I know plenty of forensic pathologists who are very happy with their jobs. It is a pretty polarizing field. People know quickly if they want to do forensics once they have rotated through the MEs for a month or two as a resident. The FPs I worked for as a resident all seemed to love their job and had high job satisfaction, but could be stressed out over political pressures due to the nature of the office (I also rotated through a few MEs where there were controversial public deaths that I'm sure stressed them out quite a bit).

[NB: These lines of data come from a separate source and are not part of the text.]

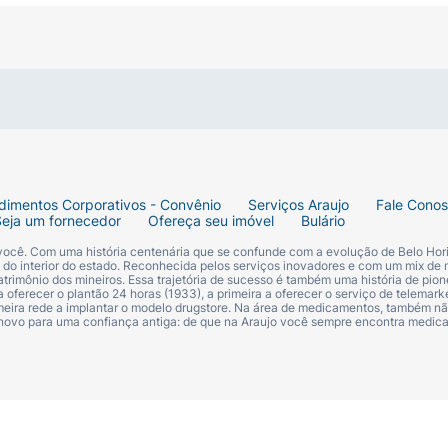
preferencialmente após o banho, nas áreas de maior circul
s, borrife a uma distância de 15 a 20cm para criar uma 
de de um "up" na fragrância.
dimentos Corporativos - Convênio
Serviços Araujo
Fale Cono
Seja um fornecedor
Ofereça seu imóvel
Bulário
 você. Com uma história centenária que se confunde com a evolução de Belo Hori
s do interior do estado. Reconhecida pelos serviços inovadores e com um mix de 
trimônio dos mineiros. Essa trajetória de sucesso é também uma história de pion
 oferecer o plantão 24 horas (1933), a primeira a oferecer o serviço de telemarke
primeira rede a implantar o modelo drugstore. Na área de medicamentos, também nã
 novo para uma confiança antiga: de que na Araujo você sempre encontra medi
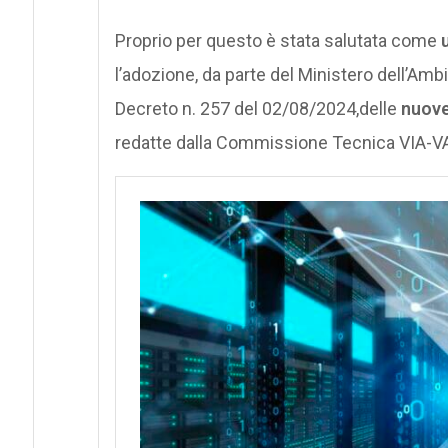
Proprio per questo è stata salutata come
l’adozione, da parte del
Ministero dell’Ambi
Decreto n. 257 del 02/08/2024,delle
nuove 
redatte dalla Commissione Tecnica VIA-V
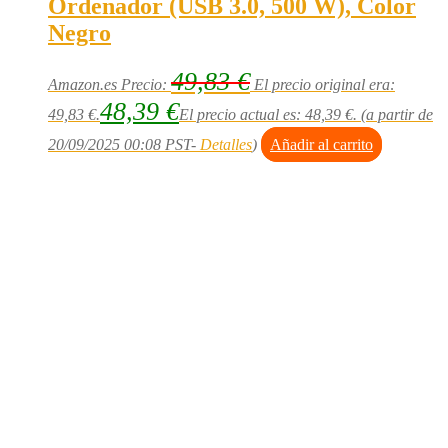
Ordenador (USB 3.0, 500 W), Color
Negro
49,83
€
Amazon.es Precio:
El precio original era:
48,39
€
49,83 €.
El precio actual es: 48,39 €.
(a partir de
20/09/2025 00:08 PST-
Detalles
)
Añadir al carrito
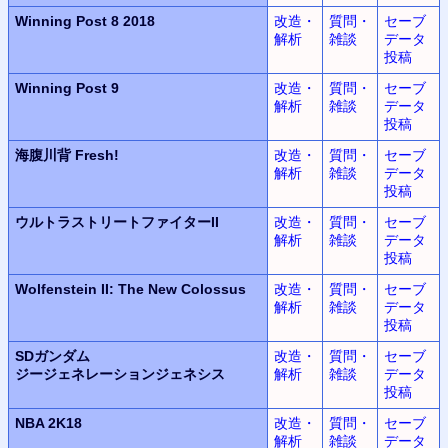
Winning Post 8 2018
改造・
質問・
セーブ
解析
雑談
データ
投稿
Winning Post 9
改造・
質問・
セーブ
解析
雑談
データ
投稿
海腹川背 Fresh!
改造・
質問・
セーブ
解析
雑談
データ
投稿
ウルトラ
ストリートファイターII
改造・
質問・
セーブ
解析
雑談
データ
投稿
Wolfenstein II:
The New Colossus
改造・
質問・
セーブ
解析
雑談
データ
投稿
SDガンダム
改造・
質問・
セーブ
ジージェネレーションジェネシス
解析
雑談
データ
投稿
NBA 2K18
改造・
質問・
セーブ
解析
雑談
データ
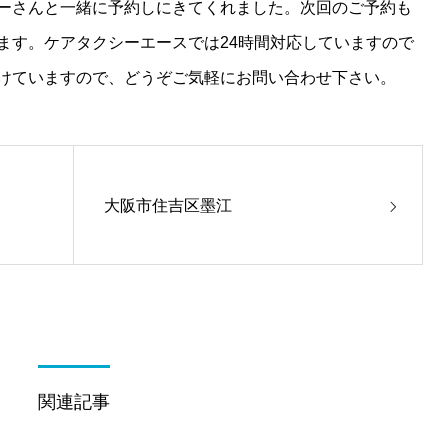
ーさんと一緒に予約しにきてくれました。次回のご予約も
ます。ケアタクシーエースでは24時間対応していますので
けていますので、どうぞご気軽にお問い合わせ下さい。
大阪市住吉区墨江
関連記事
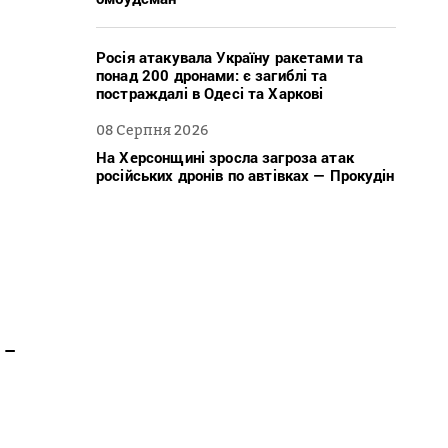
Росія атакувала Україну ракетами та
понад 200 дронами: є загиблі та
постраждалі в Одесі та Харкові
08 Серпня 2026
На Херсонщині зросла загроза атак
російських дронів по автівках — Прокудін
 –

The average pathologist will get starting job offers between $175-225k/year. These salaries usually increase to $250-350k within a few years depending on the practice environment. People in private practice can make a lot more. Something to consider when looking at salary is how much work you are doing. Bigger numbers always seem better, but generally if you are paid more you will work more. I think path has some of the best compensation for how long you actually work. We have very nice work hours. Another thing to look out for is the rather predatory practice of employing "junior professors" (or whatever the title is) at larger academic centers. These jobs are extremely low paying (think 80 to 90k per year) and are given with the promise of a full professorship down the line. They tend to be given to IMGs or AMGs with poor social skills and often I think there is no intention of ever actually making them full professors. These are the bottom of the barrel jobs and are not the norm, but it is something to be aware of. Both of my co-fellows started off at >$200k and have bright futures.

I'm a little bit of a unique situation because I work for the Army, so I make what all military pathologists make. For more information about that, I would refer you to the military medicine forum here at SDN.

Thank you so much for such a thoughtful answer! This is really helpful. I'd sort of ruled pathology out, but I'm starting to think I need to explore a little more. I'll definitely see if I can get some exposure to both clinical and forensic path.
 
Hello
I would like to know, when you finish the pathology residency. Whic are the requirements to have your own little lab? and how is the less investment to have that?